Details noted, it was down, down, down through Inkpen, down nearly all the way to Hungerford Common, an extensive, open, grassy area adorned with several avenues. Grazing animals were contentedly lunching, for, yes, it was indeed lunch-time, but mine had to wait until I had answered the second question, cycling away from the eateries of Hungerford to the newest avenue, of copper beeches, planted to celebrate the Millenium, or ‘Minnellium’, as Victoria Wood called it in ‘Dinnerladies’.
Whatever made me think of dinner? I hastened to the canal bridge at the foot of Hungerford High Street, where the Tutti Pole Cafe is to be found and can be relied upon to serve good food at a reasonable price. I have eaten there a few times over the years, and it is mentioned on quite a few cycling club websites.
Re-fuelled, I set off up the Kennet valley towards the third BCQ checkpoint in Ramsbury, taking the direct route as I was beginning to wonder whether I would get back to Whitchurch before sunset. The B4192 to and through Chilton Foliat was undergoing re-surfacing, and had been planed, but, as you will know, this is not planing as a wood-worker would know it. That made my fillings rattle a bit, but at least the road was not closed, which might have happened had my timing been different, according to a few yellow road signs scattered about the area. Ramsbury, three miles further on, is another attractive village with a decidedly traditional feel to it. I answered the question, took a few photos, and started my return journey.
Cycle Route 20 to Froxfield starts up a 17% hill, which was manageable as the traffic had cleared a strip of tarmac amidst all the wet fallen leaves. The descent to Froxfield gives good views of the Bath Road heading towards Savernake Forest and Marlborough. It was a bit busy, but it is no longer a primary route since the M4 runs parallel. It is in fact a very pleasant road to cycle along when the traffic is really light, e.g. before breakfast time on a summer morning. Cycle Route 20 continued out of Froxfield up another ‘single-arrow’ hill, but not so steep nor so long as the previous one.

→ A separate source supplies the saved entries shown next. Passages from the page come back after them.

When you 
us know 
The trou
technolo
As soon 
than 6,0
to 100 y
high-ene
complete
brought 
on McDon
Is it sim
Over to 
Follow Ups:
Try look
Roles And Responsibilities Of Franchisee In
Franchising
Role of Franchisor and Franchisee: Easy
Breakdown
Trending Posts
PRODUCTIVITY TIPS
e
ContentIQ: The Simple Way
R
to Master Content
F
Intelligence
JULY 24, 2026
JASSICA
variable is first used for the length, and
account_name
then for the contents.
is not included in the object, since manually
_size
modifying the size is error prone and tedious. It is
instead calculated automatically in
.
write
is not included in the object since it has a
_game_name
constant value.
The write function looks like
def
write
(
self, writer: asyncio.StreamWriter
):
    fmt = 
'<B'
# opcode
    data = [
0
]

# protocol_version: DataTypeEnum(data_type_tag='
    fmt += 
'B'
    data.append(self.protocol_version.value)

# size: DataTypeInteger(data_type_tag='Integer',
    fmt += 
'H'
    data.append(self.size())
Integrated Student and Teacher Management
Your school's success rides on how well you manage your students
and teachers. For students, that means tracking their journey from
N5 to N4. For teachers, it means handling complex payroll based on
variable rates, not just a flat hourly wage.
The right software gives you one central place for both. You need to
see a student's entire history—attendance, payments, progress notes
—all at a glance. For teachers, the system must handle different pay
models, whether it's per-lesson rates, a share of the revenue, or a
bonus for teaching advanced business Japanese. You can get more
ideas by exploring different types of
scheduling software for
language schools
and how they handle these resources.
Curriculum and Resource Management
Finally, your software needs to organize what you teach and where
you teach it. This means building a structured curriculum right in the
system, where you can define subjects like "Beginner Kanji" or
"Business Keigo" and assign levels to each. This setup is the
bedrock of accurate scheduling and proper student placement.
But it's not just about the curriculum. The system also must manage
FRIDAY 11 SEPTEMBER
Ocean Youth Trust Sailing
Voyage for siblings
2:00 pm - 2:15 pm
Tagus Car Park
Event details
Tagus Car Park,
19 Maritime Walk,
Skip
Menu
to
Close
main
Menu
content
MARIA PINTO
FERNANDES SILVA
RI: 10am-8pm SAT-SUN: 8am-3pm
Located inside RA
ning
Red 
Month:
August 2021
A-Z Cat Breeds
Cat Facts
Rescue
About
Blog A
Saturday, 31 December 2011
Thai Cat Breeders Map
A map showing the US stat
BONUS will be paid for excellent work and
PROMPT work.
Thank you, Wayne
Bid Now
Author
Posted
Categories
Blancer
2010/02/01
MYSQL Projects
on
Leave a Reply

From Little Bedwyn to Great Bedwyn the route runs parallel to the Kennet and Avon canal. A couple of miles further on can be found the Crofton Beam Engines, one of which is an 1812 original by Boulton and Watt. They pump water from reliable local sources to the canal’s summit level a mile further west. Where the canal goes, the railway follows, and so does cycle Route 20, but not I. My direct route left the valley at Great Bedwyn to re-cross the chalk ridge to Oxenwood, and then down the valley through Vernham Dean and Upton back to Hurstbourne Tarrant.
Sunset found me near St Mary Bourne, so the lamps and reflective stuff came out of the saddlebag for the last few miles. The end of a memorable cycling day out.